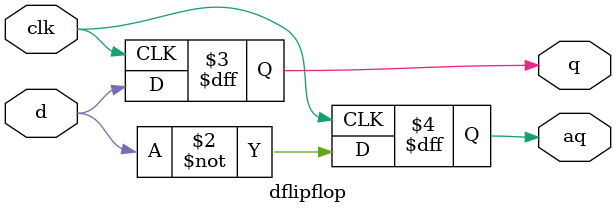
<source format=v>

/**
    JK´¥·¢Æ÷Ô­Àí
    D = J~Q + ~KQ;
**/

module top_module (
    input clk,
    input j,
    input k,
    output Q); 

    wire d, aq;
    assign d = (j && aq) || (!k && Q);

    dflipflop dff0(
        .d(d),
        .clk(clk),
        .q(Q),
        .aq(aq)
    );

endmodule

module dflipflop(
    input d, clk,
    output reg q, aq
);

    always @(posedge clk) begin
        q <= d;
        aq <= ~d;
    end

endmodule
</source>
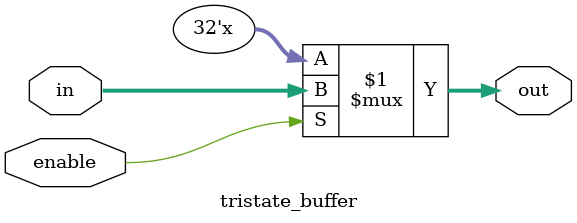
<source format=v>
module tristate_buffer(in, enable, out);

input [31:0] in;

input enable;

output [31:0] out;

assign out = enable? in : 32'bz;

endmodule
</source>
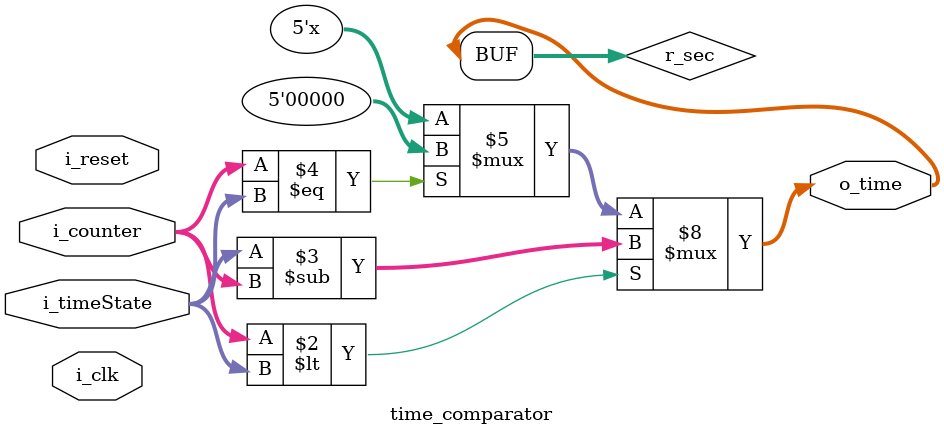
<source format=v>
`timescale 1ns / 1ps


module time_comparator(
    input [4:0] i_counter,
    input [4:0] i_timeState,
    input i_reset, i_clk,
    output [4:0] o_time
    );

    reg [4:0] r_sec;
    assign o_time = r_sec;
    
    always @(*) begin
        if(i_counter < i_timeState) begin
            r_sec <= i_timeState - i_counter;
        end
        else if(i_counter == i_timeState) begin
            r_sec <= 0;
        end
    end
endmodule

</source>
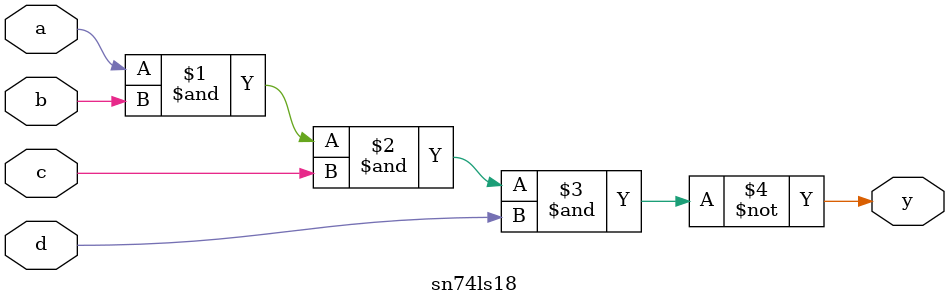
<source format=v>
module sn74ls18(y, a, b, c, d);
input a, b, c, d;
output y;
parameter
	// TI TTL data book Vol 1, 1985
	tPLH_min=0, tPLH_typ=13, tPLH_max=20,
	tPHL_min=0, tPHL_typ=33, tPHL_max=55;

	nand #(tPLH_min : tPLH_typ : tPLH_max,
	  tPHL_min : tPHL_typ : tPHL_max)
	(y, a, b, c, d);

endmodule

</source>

··········

§ **WRITTEN TASK**:
Restate word for word the lines starting at the one that contains "r_sec <= 0;" and ending at the last line of the data. Skip every picture.

§ **RESULT BELOW**:
            r_sec <= 0;
        end
    end
endmodule

</source>
<source format=v>
module sn74ls18(y, a, b, c, d);
input a, b, c, d;
output y;
parameter
	// TI TTL data book Vol 1, 1985
	tPLH_min=0, tPLH_typ=13, tPLH_max=20,
	tPHL_min=0, tPHL_typ=33, tPHL_max=55;

	nand #(tPLH_min : tPLH_typ : tPLH_max,
	  tPHL_min : tPHL_typ : tPHL_max)
	(y, a, b, c, d);

endmodule

</source>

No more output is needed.